WHAT TO PRODUCE:
Search the records for the word "lines". Copy every line where it appears.

[Dataset entries]

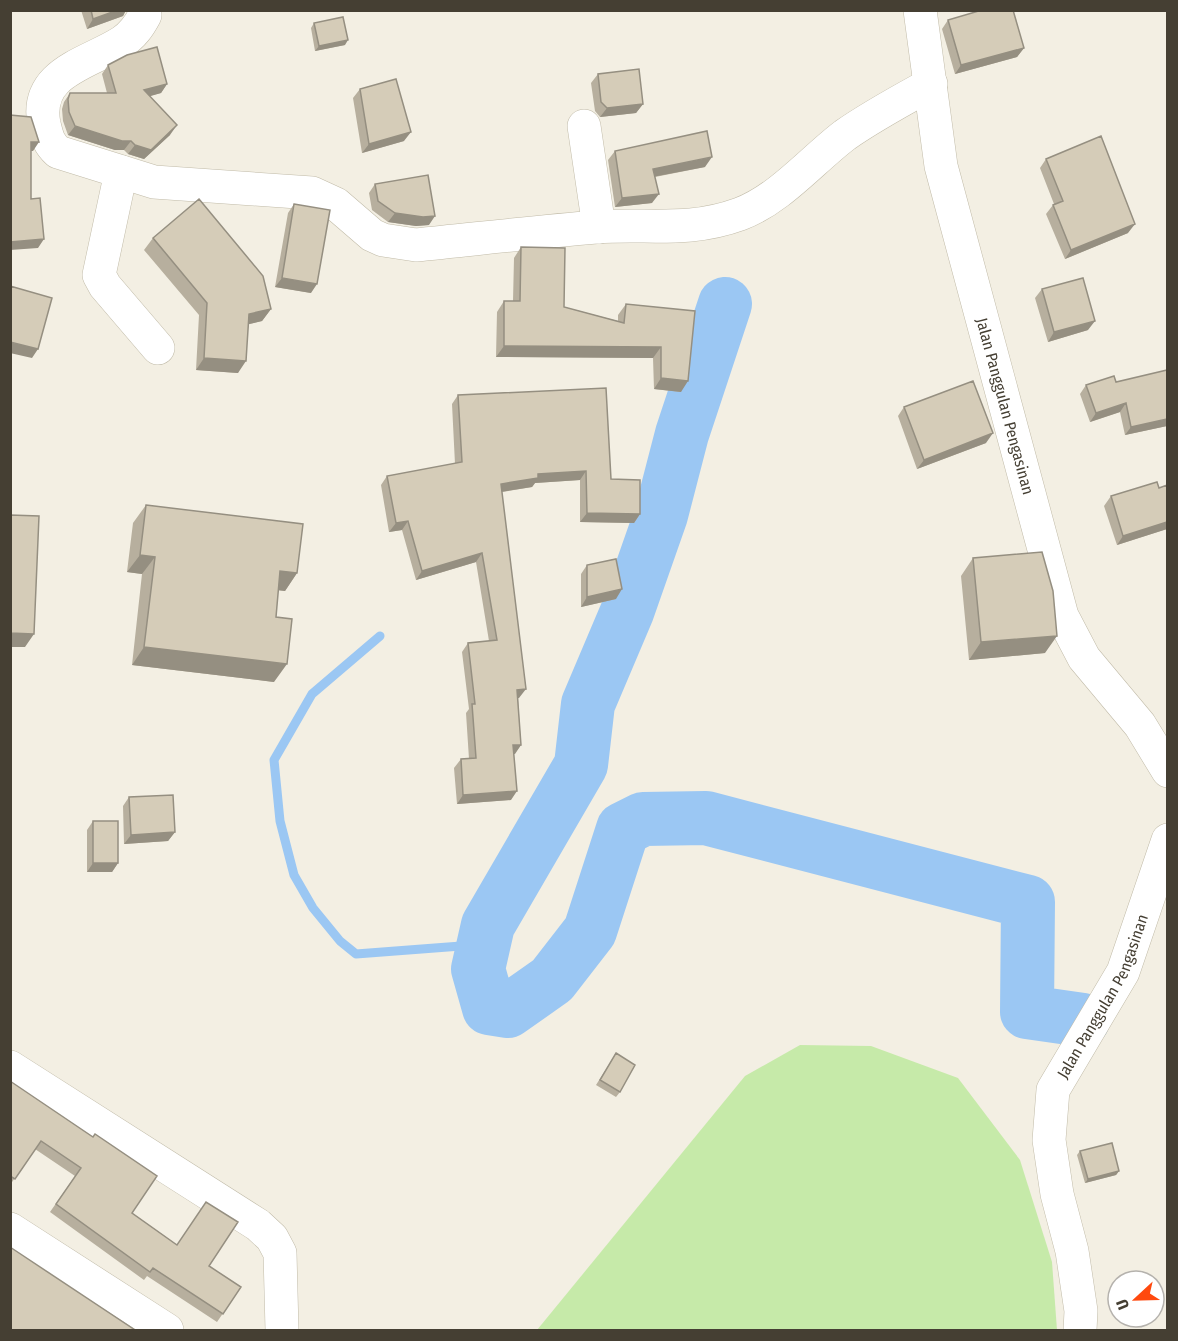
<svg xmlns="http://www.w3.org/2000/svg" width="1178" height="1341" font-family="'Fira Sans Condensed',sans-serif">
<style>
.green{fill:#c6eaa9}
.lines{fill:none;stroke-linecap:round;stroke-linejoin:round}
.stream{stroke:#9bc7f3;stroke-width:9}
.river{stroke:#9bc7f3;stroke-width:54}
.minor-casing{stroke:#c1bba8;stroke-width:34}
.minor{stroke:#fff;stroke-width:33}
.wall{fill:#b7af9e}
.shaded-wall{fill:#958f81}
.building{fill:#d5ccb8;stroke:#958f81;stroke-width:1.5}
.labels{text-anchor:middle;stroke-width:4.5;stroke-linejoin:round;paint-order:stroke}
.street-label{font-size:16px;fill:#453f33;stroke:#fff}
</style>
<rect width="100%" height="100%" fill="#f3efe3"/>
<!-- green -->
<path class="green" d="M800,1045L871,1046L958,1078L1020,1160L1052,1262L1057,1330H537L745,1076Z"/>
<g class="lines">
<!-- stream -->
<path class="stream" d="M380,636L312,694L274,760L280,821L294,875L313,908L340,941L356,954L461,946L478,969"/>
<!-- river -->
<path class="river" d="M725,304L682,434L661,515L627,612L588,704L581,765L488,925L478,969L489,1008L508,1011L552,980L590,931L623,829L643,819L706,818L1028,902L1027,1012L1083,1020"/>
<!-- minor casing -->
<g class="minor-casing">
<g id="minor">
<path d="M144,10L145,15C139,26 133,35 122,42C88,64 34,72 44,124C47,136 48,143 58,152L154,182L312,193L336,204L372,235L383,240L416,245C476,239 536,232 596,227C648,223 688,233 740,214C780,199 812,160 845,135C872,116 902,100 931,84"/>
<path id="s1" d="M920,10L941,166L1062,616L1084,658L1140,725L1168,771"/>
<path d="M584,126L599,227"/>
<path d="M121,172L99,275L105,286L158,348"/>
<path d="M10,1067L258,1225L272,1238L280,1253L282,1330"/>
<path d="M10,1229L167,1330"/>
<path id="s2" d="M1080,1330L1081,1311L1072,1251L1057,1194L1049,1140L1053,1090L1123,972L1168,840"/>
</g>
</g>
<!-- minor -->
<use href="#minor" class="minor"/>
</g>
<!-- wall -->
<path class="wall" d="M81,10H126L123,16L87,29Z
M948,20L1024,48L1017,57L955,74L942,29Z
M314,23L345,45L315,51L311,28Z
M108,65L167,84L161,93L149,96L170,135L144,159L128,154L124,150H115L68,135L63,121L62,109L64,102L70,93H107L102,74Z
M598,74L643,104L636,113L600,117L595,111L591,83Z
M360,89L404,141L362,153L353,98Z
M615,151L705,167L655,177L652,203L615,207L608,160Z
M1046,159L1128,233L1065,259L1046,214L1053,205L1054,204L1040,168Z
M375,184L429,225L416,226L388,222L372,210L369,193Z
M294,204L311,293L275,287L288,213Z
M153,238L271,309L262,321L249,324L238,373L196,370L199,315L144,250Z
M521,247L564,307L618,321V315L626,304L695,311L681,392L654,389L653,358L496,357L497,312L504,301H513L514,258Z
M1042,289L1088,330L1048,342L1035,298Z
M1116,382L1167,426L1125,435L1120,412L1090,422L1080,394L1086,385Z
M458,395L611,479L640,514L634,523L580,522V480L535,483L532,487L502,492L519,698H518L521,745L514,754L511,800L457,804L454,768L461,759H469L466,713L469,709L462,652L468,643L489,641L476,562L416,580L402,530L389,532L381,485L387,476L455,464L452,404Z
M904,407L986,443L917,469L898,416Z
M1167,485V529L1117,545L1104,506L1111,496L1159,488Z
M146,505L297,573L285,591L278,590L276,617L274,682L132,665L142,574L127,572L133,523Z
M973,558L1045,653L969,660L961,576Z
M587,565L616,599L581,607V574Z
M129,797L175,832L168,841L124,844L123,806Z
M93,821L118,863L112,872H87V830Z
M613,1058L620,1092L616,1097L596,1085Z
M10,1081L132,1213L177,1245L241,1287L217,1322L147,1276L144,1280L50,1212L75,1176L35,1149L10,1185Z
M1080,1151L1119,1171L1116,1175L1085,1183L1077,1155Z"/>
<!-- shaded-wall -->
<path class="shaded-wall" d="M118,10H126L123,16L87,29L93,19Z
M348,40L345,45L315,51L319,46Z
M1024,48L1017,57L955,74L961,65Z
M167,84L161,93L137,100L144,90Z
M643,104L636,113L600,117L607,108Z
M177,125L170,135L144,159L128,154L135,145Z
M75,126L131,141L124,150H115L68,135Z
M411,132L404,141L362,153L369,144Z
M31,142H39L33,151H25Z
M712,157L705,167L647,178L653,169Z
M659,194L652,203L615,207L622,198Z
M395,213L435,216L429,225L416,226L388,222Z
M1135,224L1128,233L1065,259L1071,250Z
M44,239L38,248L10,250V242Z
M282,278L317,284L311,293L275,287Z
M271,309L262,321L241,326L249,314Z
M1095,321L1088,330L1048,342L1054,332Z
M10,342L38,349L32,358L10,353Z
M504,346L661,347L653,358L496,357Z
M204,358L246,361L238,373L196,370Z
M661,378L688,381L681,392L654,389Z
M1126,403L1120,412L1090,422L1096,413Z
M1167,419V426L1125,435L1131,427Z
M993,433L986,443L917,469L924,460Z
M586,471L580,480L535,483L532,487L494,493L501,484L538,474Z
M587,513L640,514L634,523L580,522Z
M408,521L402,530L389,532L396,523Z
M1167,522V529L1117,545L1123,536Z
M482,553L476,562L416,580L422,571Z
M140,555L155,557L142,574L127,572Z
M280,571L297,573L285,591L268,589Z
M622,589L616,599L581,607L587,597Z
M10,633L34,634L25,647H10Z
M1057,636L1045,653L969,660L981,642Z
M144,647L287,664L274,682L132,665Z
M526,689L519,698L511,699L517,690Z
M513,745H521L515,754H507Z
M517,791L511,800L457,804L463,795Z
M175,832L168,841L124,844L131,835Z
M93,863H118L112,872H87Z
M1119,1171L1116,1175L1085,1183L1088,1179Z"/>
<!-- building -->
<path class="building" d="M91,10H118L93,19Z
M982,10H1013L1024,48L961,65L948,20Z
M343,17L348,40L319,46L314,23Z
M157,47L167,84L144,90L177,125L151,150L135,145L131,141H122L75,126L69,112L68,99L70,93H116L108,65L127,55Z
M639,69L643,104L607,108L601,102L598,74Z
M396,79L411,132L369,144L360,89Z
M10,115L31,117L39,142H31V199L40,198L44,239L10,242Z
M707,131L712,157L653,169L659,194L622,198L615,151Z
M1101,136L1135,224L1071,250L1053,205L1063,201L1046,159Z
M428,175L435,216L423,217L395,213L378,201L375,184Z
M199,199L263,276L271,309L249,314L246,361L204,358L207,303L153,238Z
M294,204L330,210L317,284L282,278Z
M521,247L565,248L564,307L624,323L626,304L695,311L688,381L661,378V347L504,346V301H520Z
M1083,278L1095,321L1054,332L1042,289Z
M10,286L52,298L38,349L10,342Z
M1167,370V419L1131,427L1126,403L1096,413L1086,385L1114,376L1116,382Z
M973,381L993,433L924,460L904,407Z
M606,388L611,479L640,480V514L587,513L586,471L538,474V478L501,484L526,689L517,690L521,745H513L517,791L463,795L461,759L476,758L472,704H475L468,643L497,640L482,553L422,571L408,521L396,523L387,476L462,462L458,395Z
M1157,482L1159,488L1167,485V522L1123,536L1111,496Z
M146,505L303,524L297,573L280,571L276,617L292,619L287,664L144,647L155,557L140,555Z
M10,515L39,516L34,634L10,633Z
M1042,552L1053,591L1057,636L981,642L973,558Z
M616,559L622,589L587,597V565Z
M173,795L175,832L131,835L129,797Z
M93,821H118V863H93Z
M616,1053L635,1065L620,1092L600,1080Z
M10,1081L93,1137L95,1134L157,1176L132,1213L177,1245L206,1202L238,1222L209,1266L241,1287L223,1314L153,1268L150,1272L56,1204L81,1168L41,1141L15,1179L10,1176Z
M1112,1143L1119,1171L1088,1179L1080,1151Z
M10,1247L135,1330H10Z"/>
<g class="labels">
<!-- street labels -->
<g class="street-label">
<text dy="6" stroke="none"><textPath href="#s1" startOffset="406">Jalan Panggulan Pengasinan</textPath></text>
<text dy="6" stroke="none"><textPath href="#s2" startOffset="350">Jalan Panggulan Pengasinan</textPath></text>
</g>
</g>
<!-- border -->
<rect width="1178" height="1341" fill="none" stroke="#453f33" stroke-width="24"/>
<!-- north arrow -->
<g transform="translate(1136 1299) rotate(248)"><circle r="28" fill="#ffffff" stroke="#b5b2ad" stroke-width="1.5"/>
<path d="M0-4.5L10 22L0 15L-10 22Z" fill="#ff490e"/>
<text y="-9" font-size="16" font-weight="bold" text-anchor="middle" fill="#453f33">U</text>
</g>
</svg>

EXERCISE ANSWER:
.lines{fill:none;stroke-linecap:round;stroke-linejoin:round}
<g class="lines">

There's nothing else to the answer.